甯姼赶紧起身做了个福,低头说:“妾身定不负王妃所托!”我满意地点了点头,随即复说道:“各位妹妹都是才华非浅之人,自是读过不少史书,话说西晋武帝司马炎的皇后杨芷因贤良淑德而宠冠后宫,世人皆嘉她“婉嫕有妇德,美映椒房”,还望妹妹们向杨皇后多学习学习,应多加呵护沈妹妹、保住她腹中胎儿才是极好的。”她们都小心翼翼地屈了一屈膝,道:“王妃说得极是,妾身谨遵。
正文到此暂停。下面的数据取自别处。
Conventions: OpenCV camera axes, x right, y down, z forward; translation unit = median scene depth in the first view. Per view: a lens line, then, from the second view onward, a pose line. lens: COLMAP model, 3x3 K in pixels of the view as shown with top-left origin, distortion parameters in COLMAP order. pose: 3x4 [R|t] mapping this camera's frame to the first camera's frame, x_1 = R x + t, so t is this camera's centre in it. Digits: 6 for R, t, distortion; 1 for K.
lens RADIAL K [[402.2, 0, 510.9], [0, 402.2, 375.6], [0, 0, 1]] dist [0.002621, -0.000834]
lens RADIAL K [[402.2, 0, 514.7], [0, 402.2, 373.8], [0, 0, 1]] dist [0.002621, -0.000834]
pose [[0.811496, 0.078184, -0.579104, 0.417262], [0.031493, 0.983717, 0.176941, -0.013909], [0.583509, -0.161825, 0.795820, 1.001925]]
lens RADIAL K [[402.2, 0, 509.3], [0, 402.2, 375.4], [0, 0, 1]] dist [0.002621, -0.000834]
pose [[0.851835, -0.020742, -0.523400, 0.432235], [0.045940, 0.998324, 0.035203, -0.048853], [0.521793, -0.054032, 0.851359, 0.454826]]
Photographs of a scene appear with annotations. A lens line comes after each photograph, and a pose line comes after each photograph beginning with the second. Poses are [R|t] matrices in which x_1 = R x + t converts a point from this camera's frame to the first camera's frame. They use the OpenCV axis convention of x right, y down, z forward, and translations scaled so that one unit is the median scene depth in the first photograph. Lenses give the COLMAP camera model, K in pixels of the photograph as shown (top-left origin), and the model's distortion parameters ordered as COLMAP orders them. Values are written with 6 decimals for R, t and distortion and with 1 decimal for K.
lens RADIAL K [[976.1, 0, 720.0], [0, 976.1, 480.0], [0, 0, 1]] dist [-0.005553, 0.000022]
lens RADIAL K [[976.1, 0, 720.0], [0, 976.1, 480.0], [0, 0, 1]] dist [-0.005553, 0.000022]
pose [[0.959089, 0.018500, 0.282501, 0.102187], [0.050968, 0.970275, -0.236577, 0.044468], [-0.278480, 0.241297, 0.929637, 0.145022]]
”见状,我便不那么厉声严色,莞尔一笑,正巧瞥见角落里的秦姽婳嫣红嘴角向上微抬,水眸中尽是狠戾之色,俄而便恢复原来的模样。
散了众人,我和南宫灏回了嫭翕阁,拨开香秋色的蝉翼纱帐子,侧身和他合着被躺了下来。凝眸望着南宫灏宽厚的背,心中繁杂,想着初遇他时的冷漠和他现在柔情的种种,竟有些不寒而栗,微微一翻身,他便察觉了,说:“你莫要担心郑国公的事了,你父王已是知晓,联合了吴国和几个小国一起密奏东宫国,警告他们若是还不消停便一起讨伐他们,东宫国发现事情败露只得不了了之。”
听他这么说我倒是一惊,原是忘了这事儿,他提起来却也好,就顺口问了他几句:“那陵华怎么说?以她的性子自是不会善罢甘休的,定要讨了个大好处才行。”南宫灏见我应了声儿,便翻过身来,看着我道:“你说的不假,郑国公为补偿陵华,使了他的大公子郑天衢迎娶她,这才没了异议。”
我点了点头,闭眼睡了,心想着这郑国公可真是对他儿子寄予厚望啊,诗有云:桂花离海峤,云叶散天衢。此番祸事非但没有害了他,还给他捡了个大便宜,郑国和陵国自然是他郑国公得了便宜,恐怕以后日日要把陵华这位小祖宗供着了,想来也有得他们闹的呢。